This is why we must treat all knowledge as tentative always allowing that we just might be wrong. In fact this is the scientific default position, being aware that new theories, new explanations, new interpretations or new data might totally undermine what we thought was solid. Of course we try to obtain confirmations, or verifications, for nearly every theory and if we are honest we not only look for things that uphold the theory but also more importantly, events which are incompatible with the theory, that is an event which would have refuted the theory. When we speak of religious things we run into trouble because they are not generally refutable. A theory which is not refutable by any conceivable event is non-scientific. Of course irrefutability is not a virtue of a theory (as people often think) but a vice.

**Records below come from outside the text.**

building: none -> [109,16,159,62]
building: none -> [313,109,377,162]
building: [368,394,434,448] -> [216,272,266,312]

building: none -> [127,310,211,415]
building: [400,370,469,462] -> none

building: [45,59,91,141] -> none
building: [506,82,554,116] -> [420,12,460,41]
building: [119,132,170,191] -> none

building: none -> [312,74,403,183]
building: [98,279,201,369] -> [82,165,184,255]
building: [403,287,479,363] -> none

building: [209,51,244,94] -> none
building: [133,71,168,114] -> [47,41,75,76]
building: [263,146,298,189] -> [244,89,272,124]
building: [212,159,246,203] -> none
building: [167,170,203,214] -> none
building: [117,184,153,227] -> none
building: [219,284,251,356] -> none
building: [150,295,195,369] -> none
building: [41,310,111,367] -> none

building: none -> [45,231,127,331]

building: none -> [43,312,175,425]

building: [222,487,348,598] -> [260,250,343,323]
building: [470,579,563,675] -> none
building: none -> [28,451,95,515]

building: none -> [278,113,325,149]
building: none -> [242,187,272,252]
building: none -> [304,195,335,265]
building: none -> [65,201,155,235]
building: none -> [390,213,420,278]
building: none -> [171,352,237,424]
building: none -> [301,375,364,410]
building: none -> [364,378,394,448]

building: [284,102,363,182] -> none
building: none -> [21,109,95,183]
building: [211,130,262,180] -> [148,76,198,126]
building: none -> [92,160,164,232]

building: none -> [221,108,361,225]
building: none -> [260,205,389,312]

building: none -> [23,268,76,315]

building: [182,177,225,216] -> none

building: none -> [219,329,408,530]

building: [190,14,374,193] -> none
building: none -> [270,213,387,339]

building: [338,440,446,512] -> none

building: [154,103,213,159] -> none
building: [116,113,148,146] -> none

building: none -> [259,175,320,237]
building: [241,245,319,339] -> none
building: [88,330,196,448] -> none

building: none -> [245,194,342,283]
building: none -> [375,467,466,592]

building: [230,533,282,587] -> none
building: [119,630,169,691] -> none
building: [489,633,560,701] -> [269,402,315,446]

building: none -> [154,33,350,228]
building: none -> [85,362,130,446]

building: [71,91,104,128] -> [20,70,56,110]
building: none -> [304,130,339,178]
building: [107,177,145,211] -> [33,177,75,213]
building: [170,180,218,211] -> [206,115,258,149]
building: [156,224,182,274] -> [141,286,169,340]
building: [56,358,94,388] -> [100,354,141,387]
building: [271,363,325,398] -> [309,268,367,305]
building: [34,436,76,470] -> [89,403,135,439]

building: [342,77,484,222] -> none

For example, to use one of your examples that Jesus said, as recorded by Matthew "This is my blood of the covenant, which is poured out for many for the forgiveness of sins." Now it is one thing to accept that Jesus said this, indeed I can see no obvious reason to deny it, but the truth of the actual words is unfalsifiable, that is there no way we can show it to be true if it is true and no way to show it to be false if it is false - it really is totally irrelevant whether Matthew or Jesus were known to tell the truth, the statement cannot be tested and cannot be shown to be true or false. In passing I note, and you may correct me if this is wrong, that Mohammed like Jesus never themselves wrote anything down and always it was a scribe or sometimes several scribes and in general as far as I know we know less about their honesty than that of Matthews'.
In the case of Jesus or Mohammed if you can only indicate a statement's truth with corroborating evidence that these men were truthful - in effect you have introduced ad hoc some auxiliary assumption in such a way that it (the theory) escapes refutation. Such a procedure is always possible, but it rescues the theory from refutation only at the price of destroying, or at least greatly lowering, its status.